# 248. Optimising speed in Codea

Codea is amazingly fast. For example, it can run the tan function (which is not simple) between 100,000 and 600,000 times per second, depending on your iPad.

This means you rarely have to worry about speed, in most projects. But if you push Codea so hard that performance falls below 60 frames per second, you may need to improve it. And because some things run faster than others, there are some tricks you can use, as shown below.

### 1. Don’t optimise

This surprising advice comes from someone who should know – the main developer of Lua, the language behind Codea – and many other experts agree.

What they mean, is that rather than fiddling about with optimising your code itself, you can usually get much better improvements by changing what your code is doing.

For example, if I am drawing 1,000 spaceships on the screen at once, and I am using readImage in the draw loop to get them from disk, I will get much better performance by reading the image into memory in the setup function, and spriting it in draw. If I want even better performance, I can use put the spaceships into individual meshes, and to improve it yet again, I can put them in a single mesh. Obviously, you need greater skills to do these things, so you should try to learn as much as you can, especially from other people and their code.

Similarly, if you are working in 3D, you may have hundreds of trees or other objects in a scene. Normally, you can leave it to OpenGL to culling (ie ignore) objects that are out of view of the camera, but if performance is suffering, there may be something you can do. Although OpenGL is quicker than Codea, it has to look at every vertex one at a time, whereas we can look at the whole object to decide whether to draw it or not. So if we have an object with 100 vertices, we can save OpenGL 100 vertex checks by testing if it is in the field of view or not.

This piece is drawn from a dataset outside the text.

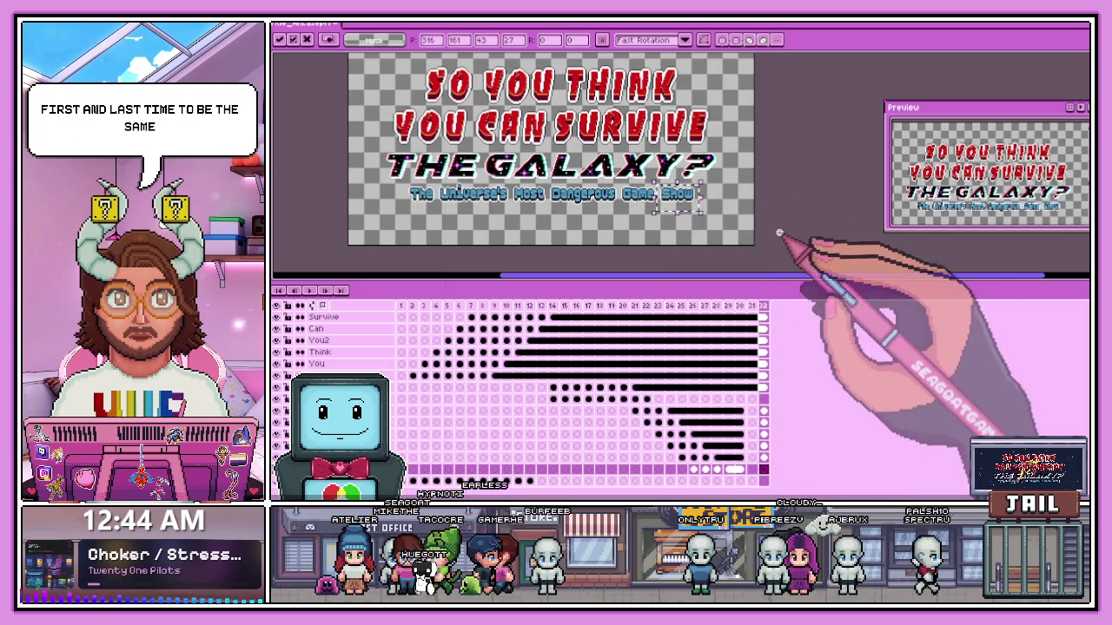
left_click(740, 409)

Even billboard objects, with only 6 vertices, are worth checking for visibility in this way.

So optimising what work you do is probably going to give you much greater improvements than optimising how you do it.

But if you’ve done all that, and your program still isn’t fast enough, read on.

### 2. Localise

Codea’s built in functions are held in a table named _G. Looking them up takes time and “localising” them can improve performance dramatically.

Suppose we have some code that uses math.sin and math.rad frequently.

s = math.sin(math.rad(angle))

We can make it run much faster (about 3x faster on my iPad!) by putting this “localisation” code first

local sin,rad=math.sin,math.rad

and then using this code for our calculation

s = return sin(rad(angle))

This is because of the way Lua stores references. Local variables can be looked up much more quickly than global variables.

Important note – there is no point “localising” every time we calculate sin, because Codea has to look up the math.sin function in _G before it can localise it. *So you don’t save any time by just using it once*. The trick is to localise once, and then use the local value many times.

So the best place to put the localisation code is often at the very top of the code tab where you are going to do the calculations (or maybe just before the function that is going to use the localisation). Then the localisation lookup will only be done once, when Codea starts.

Does the same applies to the functions we write ourselves, since they are also stored in the global table? I tested a function that used sin and rad, to see if it made a difference if it was put into a different tab to the code that used it, and whether it made a difference if it was localised, and the result was that it didn’t seem to make any difference at all. Go figure.

### Use shortcut functions

Lua has several shortcuts which are faster than math functions. These shortcuts date back to the early days when there were no such things as math libraries, and one character function codes saved space.

Each of these shortcuts is up to 2x faster

13.5//3 = 4 instead of math.floor(13.5/3) 3^4 = 81 instead of math.pow(3,4) 13%3 = 1 (remainder) instead of math.modf or math.fmod

But this one is about the same speed

4^0.5 = 2 instead of math.sqrt(3)

These results vary for different iPads, as you will see below.

### Loops and Tables

If you have a table T with items T[1], T[2], etc, then for i=1, #T do is more than twice as fast as for i, j in pairs(T) do.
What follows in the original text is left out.